In a custody proceeding pursuant to Family Court Act article 6, the mother appeals, as limited by her brief, from so much of an order of the Family Court, Richmond County (Clark, J.), entered March 3, 1995, as denied her petition for a change in custody of her child, Andrew Lopez, from the maternal grandfather and step-grandmother to her.
Ordered that the order is reversed insofar as appealed from, on the law and the facts, without costs and disbursements, and the petition is granted, and the matter is remitted to the Family Court, Richmond County, for the making of an order effectuating the change of custody of the child.

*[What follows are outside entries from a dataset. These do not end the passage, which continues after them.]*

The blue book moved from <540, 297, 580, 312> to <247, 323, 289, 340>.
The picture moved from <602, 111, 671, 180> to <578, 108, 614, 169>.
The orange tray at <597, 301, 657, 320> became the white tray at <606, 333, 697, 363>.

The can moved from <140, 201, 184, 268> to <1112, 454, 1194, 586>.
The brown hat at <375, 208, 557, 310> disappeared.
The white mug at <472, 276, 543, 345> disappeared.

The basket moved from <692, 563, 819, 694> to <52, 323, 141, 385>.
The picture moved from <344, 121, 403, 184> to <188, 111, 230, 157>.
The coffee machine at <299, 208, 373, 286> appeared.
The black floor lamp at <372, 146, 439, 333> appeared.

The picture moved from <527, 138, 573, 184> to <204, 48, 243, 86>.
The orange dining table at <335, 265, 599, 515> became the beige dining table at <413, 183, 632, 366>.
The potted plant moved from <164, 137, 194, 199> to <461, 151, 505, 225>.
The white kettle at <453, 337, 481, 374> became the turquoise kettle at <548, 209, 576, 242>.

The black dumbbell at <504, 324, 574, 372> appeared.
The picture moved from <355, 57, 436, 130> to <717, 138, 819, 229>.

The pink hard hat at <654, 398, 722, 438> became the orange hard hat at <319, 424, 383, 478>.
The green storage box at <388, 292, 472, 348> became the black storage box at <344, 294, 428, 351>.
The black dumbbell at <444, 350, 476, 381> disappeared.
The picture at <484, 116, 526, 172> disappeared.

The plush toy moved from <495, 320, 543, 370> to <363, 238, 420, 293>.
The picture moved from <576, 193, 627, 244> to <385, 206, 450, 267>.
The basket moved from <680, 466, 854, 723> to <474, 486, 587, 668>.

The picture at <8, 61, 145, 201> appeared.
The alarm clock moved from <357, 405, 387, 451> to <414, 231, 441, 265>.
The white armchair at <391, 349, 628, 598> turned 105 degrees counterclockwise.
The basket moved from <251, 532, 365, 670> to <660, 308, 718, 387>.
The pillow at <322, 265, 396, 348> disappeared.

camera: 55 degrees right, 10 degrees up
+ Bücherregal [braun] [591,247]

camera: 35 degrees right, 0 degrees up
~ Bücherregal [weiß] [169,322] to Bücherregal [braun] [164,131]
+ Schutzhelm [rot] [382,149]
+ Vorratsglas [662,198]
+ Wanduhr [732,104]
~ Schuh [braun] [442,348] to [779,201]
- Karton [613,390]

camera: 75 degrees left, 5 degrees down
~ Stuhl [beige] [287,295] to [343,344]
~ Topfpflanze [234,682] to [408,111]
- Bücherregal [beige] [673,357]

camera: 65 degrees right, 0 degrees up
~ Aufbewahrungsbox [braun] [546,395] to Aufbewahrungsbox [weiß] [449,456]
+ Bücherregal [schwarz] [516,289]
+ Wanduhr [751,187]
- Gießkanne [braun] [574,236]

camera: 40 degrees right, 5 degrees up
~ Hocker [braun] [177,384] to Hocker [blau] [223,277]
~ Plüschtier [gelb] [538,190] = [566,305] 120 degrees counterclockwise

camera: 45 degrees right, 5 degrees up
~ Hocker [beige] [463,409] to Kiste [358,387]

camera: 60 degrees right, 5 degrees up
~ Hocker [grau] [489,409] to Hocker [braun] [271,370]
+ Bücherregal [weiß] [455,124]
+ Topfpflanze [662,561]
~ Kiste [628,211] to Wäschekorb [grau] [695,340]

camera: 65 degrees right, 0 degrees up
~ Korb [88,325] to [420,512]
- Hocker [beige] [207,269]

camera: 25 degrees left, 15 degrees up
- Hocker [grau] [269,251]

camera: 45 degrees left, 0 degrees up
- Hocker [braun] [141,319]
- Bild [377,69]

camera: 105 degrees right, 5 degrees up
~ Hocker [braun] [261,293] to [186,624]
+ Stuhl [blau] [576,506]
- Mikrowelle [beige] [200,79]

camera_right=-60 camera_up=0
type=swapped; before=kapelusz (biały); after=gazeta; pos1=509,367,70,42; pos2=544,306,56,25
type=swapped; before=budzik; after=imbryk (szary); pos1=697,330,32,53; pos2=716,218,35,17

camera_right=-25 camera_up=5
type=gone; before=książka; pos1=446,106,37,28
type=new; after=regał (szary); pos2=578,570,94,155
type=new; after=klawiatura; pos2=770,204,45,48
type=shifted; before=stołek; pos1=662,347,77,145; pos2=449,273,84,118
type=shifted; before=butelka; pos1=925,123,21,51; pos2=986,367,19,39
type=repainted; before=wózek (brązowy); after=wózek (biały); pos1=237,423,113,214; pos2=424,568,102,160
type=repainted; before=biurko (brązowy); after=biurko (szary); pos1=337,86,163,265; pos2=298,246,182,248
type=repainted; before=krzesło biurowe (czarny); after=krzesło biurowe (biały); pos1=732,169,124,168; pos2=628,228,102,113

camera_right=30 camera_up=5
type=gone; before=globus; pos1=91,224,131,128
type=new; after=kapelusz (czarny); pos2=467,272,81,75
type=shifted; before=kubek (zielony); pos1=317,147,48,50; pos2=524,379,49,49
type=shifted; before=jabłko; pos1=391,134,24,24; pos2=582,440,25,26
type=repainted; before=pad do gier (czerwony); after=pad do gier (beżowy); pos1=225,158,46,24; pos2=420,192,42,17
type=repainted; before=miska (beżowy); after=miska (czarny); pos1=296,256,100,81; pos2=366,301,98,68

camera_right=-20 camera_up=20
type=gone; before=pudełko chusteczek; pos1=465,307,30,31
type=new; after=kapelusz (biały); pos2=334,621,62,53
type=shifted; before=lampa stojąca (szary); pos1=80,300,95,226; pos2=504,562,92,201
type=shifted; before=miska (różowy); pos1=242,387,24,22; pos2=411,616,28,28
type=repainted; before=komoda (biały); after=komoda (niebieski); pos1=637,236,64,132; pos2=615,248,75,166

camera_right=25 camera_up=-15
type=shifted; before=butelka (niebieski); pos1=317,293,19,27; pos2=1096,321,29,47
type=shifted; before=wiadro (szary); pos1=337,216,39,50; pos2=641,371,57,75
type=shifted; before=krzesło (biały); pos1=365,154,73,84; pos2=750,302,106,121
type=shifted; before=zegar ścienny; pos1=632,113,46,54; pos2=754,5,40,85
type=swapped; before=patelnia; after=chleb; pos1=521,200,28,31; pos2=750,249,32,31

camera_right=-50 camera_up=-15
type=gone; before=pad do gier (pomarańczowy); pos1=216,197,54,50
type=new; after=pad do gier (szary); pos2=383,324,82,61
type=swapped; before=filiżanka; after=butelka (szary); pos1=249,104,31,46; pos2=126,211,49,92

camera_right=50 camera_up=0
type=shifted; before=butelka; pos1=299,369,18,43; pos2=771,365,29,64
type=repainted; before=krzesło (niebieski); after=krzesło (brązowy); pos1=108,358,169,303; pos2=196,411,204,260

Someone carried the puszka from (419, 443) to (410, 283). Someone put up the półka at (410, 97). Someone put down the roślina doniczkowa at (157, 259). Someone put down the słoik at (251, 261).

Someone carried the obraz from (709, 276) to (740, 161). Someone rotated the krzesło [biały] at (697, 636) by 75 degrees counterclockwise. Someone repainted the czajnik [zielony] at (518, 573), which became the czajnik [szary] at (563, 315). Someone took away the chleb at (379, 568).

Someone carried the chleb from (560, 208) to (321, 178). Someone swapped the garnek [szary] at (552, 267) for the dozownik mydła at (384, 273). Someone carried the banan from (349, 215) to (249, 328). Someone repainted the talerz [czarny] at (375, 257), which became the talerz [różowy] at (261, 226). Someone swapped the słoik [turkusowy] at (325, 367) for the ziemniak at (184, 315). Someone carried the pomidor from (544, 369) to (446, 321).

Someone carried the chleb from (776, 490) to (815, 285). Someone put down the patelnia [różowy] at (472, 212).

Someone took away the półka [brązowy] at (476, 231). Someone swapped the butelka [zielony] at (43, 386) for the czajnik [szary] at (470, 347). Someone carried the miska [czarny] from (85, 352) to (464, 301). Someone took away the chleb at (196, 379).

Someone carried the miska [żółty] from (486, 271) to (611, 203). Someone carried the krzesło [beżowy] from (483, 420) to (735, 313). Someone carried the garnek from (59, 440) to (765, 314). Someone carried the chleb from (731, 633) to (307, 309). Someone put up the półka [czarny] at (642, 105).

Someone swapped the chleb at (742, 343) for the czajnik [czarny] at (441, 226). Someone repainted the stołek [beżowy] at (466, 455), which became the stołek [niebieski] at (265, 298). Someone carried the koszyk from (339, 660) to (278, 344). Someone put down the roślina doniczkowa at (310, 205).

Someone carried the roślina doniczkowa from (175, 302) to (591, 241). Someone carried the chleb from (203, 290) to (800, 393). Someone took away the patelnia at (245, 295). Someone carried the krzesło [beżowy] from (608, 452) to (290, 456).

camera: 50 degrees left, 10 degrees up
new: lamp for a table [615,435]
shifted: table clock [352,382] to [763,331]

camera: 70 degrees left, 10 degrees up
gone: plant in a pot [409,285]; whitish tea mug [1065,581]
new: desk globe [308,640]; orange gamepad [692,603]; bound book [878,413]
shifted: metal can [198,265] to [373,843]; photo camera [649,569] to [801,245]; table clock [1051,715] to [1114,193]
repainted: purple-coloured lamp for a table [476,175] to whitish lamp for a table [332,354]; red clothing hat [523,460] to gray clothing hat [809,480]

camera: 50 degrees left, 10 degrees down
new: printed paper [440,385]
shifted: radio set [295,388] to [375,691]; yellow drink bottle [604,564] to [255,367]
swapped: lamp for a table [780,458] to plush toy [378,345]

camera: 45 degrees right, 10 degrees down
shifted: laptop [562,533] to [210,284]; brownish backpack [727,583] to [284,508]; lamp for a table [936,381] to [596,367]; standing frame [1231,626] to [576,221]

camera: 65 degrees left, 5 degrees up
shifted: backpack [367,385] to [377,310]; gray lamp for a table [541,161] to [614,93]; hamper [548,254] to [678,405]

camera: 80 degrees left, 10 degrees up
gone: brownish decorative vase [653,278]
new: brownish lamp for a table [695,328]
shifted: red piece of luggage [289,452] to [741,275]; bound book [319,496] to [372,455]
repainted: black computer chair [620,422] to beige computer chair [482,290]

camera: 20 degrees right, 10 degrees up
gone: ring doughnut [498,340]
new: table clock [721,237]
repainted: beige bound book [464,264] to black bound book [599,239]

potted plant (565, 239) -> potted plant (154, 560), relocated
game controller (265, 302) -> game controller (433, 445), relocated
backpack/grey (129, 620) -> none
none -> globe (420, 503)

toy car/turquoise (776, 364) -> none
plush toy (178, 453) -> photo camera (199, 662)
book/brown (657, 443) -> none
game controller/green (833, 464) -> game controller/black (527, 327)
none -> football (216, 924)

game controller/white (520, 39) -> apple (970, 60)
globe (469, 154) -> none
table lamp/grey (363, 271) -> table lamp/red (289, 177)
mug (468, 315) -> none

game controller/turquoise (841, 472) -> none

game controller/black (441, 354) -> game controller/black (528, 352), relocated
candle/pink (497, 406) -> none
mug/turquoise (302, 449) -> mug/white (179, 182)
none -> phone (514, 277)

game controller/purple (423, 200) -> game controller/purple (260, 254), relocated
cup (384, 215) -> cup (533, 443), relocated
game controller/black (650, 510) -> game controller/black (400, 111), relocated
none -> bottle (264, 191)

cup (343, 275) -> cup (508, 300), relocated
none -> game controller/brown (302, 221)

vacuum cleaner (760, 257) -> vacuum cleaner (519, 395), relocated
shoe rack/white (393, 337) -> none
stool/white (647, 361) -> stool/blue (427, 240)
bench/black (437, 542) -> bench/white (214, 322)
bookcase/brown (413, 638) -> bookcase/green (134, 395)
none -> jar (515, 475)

"[A] change in custody should be made only if the totality of the circumstances warrants a change that is in the best interests of the child” (Matter of Paul Seth G. v Antoinette M., *399227 AD2d 620, 622; see also, Eschbach v Eschbach, 56 NY2d 167). Moreover, "[t]he determination of a child’s custody by a hearing court is entitled to great weight on appeal, and should not be set aside lightly, as it is to a large extent a matter of the court’s discretion, depending heavily upon the Judge’s assessment of the credibility of witnesses and the character and temperament of the parties” (Matter of Vernon Mc. v Brenda N., 196 AD2d 823). However, that discretion is not absolute and may be set aside where it lacks a sound basis in the record, or is contrary to the weight of the evidence (see, Matter of Darlene T., 28 NY2d 391; Young v Young, 212 AD2d 114, 117).
Here, the Family Court’s determination was contrary to the weight of the evidence. While not determinative (see, e.g., Young v Young, supra; Matter of Prete v Prete, 193 AD2d 804), both the court-appointed psychiatrist and the Family Court probation officers recommended and testified that in their respective opinions custody of the child ought to be given to the appellant mother. Additionally, the record reflected that the mother was a good parent, that her other three children were well cared for, that her abusive husband was no longer in the household, and that she was seeking to improve her life by attending community college. While the Family Court recognized that either the appellant mother or the respondent grandparents would be adequate caretakers, in light of the record, it erred in finding that the mother was not committed to the child, and custody should have been awarded to her. Rosenblatt, J. P., Pizzuto, Friedmann and Goldstein, JJ., concur.